Performance in FC-Test

For this test two 32GB partitions are created on the tested drive and formatted in NTFS and then in FAT32. A file-set is then created, read from the drive, copied within the same partition and copied into another partition. The time taken to perform these operations is measured and the speed of the drive is calculated. The Windows and Programs file-sets consist of a large number of small files whereas the other three patterns (ISO, MP3, and Install) include a few large files each. The ISO pattern has the largest files.

We’d like to note that the copying test is indicative of the drive’s behavior under complex load. In fact, the disk drive is working with two threads (one for reading and one for writing) when copying files.

This test produces too much data, so we will only discuss the results achieved in NTFS. You can use the following link to view the FAT32 results.

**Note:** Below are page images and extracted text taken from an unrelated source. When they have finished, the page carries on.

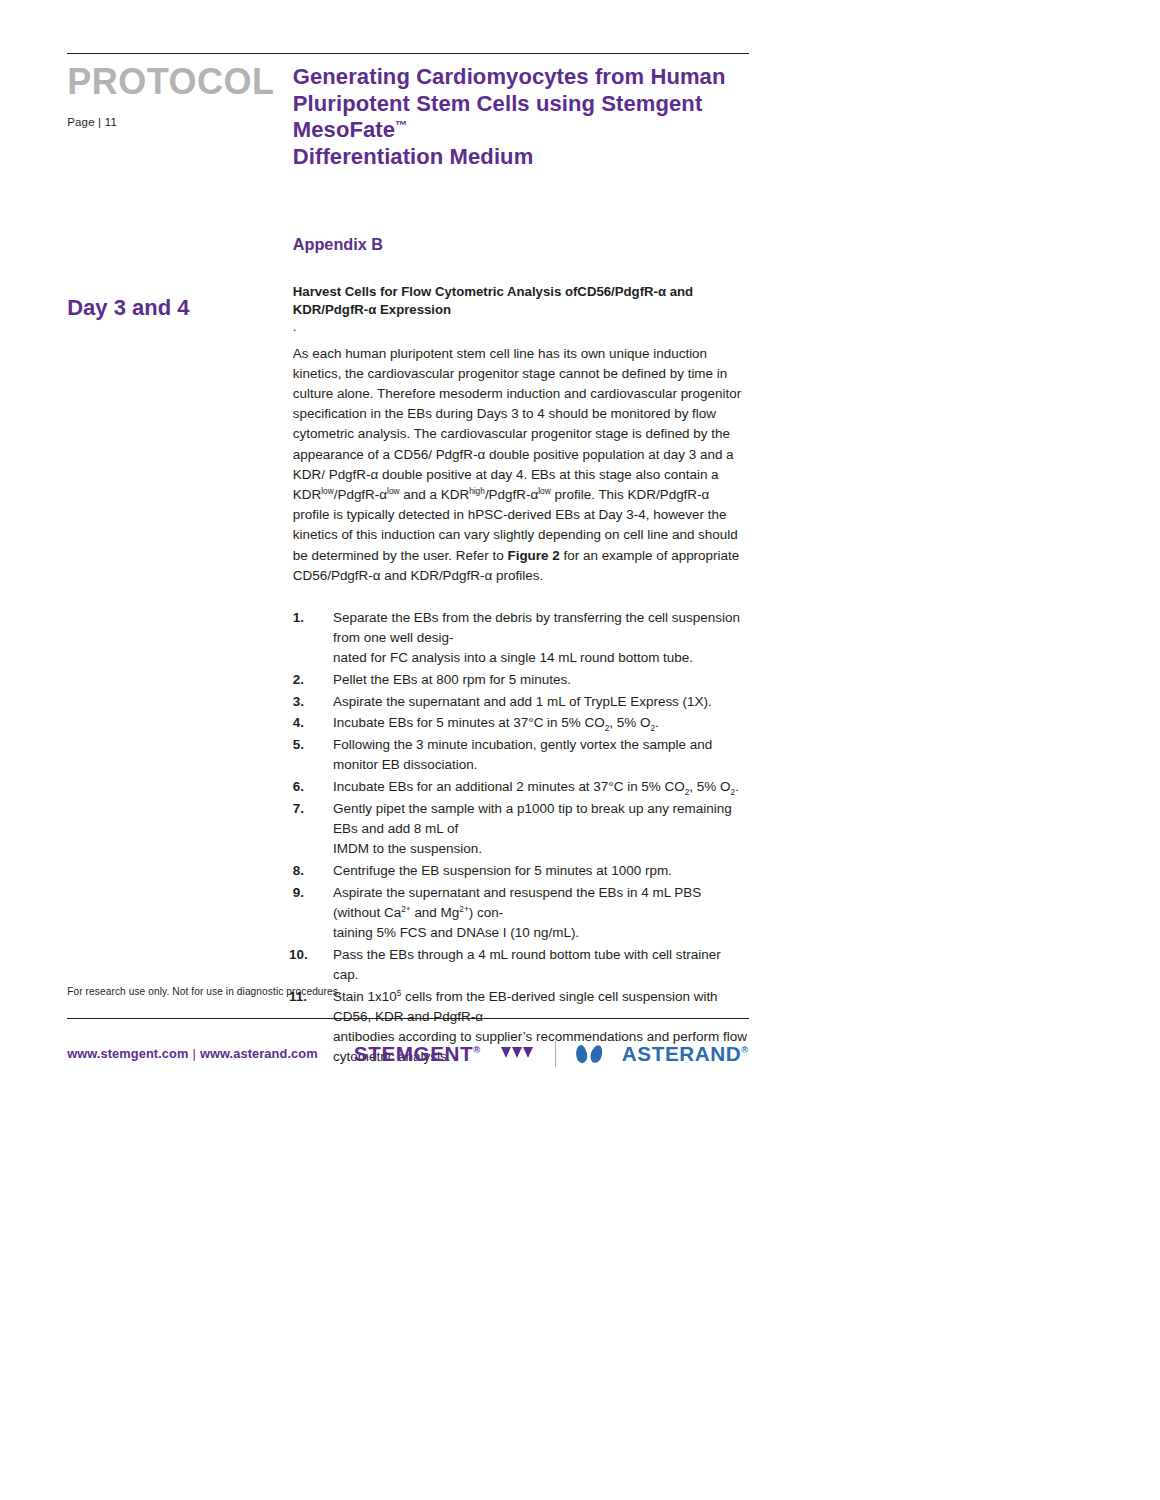PROTOCOL
Page | 11
Generating Cardiomyocytes from Human
Pluripotent Stem Cells using Stemgent MesoFate™
Differentiation Medium
Day 3 and 4
Appendix B
Harvest Cells for Flow Cytometric Analysis ofCD56/PdgfR-α and KDR/PdgfR-α Expression
.
As each human pluripotent stem cell line has its own unique induction kinetics, the cardiovascular progenitor stage cannot be defined by time in culture alone. Therefore mesoderm induction and cardiovascular progenitor specification in the EBs during Days 3 to 4 should be monitored by flow cytometric analysis. The cardiovascular progenitor stage is defined by the appearance of a CD56/ PdgfR-α double positive population at day 3 and a KDR/ PdgfR-α double positive at day 4. EBs at this stage also contain a KDRlow/PdgfR-αlow and a KDRhigh/PdgfR-αlow profile. This KDR/PdgfR-α profile is typically detected in hPSC-derived EBs at Day 3-4, however the kinetics of this induction can vary slightly depending on cell line and should be determined by the user. Refer to Figure 2 for an example of appropriate CD56/PdgfR-α and KDR/PdgfR-α profiles.
Separate the EBs from the debris by transferring the cell suspension from one well desig-nated for FC analysis into a single 14 mL round bottom tube.
Pellet the EBs at 800 rpm for 5 minutes.
Aspirate the supernatant and add 1 mL of TrypLE Express (1X).
Incubate EBs for 5 minutes at 37°C in 5% CO2, 5% O2.
Following the 3 minute incubation, gently vortex the sample and monitor EB dissociation.
Incubate EBs for an additional 2 minutes at 37°C in 5% CO2, 5% O2.
Gently pipet the sample with a p1000 tip to break up any remaining EBs and add 8 mL ofIMDM to the suspension.
Centrifuge the EB suspension for 5 minutes at 1000 rpm.
Aspirate the supernatant and resuspend the EBs in 4 mL PBS (without Ca2+ and Mg2+) con-taining 5% FCS and DNAse I (10 ng/mL).
Pass the EBs through a 4 mL round bottom tube with cell strainer cap.
Stain 1x105 cells from the EB-derived single cell suspension with CD56, KDR and PdgfR-αantibodies according to supplier’s recommendations and perform flow cytometric analysis.
For research use only. Not for use in diagnostic procedures.
www.stemgent.com|www.asterand.com
STEMGENT® ASTERAND®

There is no point in commenting upon each diagram as they all show similar and predictable results. Overall, USB 3.0 indeed proves its ability to reveal the full speed potential of modern HDDs under any loads, unlike its predecessor USB 2.0. The overhead for the external design is rather low in these file-processing tasks: the HDDs in the USB 3.0 enclosures are but slightly slower than the same HDD connected via SATA. The gap is less than 10% at reading and about 15% at writing. It is the biggest when copying files, but you don’t often do this with an external storage device which is mostly used for either reading or writing. USB 2.0 looks downright poor and outdated in comparison with the newer version.

Conclusion

Our tests have shown that USB 3.0 offers enough bandwidth to reveal the full speed potential of a modern HDD. The dramatic innovations in the USB interface imply bright perspectives as well. On the other hand, we have not seen the promised tenfold performance boost. The devices we have tested cannot yield more than 160 MBps where SATA 300 easily delivers 250 MBps.

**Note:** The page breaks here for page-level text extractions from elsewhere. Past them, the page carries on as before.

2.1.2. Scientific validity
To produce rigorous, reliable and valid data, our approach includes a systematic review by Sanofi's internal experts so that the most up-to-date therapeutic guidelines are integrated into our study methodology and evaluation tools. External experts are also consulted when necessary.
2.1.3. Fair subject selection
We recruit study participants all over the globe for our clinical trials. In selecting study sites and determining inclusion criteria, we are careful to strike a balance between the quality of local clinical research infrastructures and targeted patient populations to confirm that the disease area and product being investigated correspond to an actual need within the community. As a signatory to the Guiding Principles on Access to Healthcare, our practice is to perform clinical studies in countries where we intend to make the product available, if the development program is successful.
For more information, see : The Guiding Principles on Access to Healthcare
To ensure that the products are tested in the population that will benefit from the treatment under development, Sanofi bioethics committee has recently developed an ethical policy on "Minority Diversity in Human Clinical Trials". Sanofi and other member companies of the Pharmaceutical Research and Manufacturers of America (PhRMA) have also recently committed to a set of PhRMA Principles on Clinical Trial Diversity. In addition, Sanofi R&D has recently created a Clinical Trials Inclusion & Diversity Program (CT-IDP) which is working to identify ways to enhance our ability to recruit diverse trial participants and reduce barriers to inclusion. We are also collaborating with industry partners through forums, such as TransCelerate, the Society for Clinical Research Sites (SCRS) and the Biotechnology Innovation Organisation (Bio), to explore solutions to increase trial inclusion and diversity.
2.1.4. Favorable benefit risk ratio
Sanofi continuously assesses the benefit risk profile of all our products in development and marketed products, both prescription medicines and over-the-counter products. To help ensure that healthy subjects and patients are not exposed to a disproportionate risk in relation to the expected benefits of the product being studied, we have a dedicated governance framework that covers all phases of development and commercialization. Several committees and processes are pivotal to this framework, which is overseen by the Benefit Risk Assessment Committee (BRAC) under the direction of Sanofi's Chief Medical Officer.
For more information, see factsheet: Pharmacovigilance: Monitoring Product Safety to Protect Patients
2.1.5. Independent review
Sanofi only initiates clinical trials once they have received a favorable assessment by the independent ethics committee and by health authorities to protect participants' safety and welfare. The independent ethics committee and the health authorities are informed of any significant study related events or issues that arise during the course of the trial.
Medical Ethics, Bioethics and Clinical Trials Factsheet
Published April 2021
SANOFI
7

Early USB 2.0 implementations were not optimal in terms of data-transfer rate, either, so we do hope that we will see faster USB 3.0 controllers. We are also looking forward to mainboard chipsets with native USB 3.0 support. Until then, the new standard can hardly take off for real because it has a serious opponent, eSATA, when it comes to external HDDs. Although eSATA cannot power up the connected device, it is more widespread as yet than USB 3.0 and delivers higher speed. USB 3.0 will prevail eventually, but the question is how much time it will take.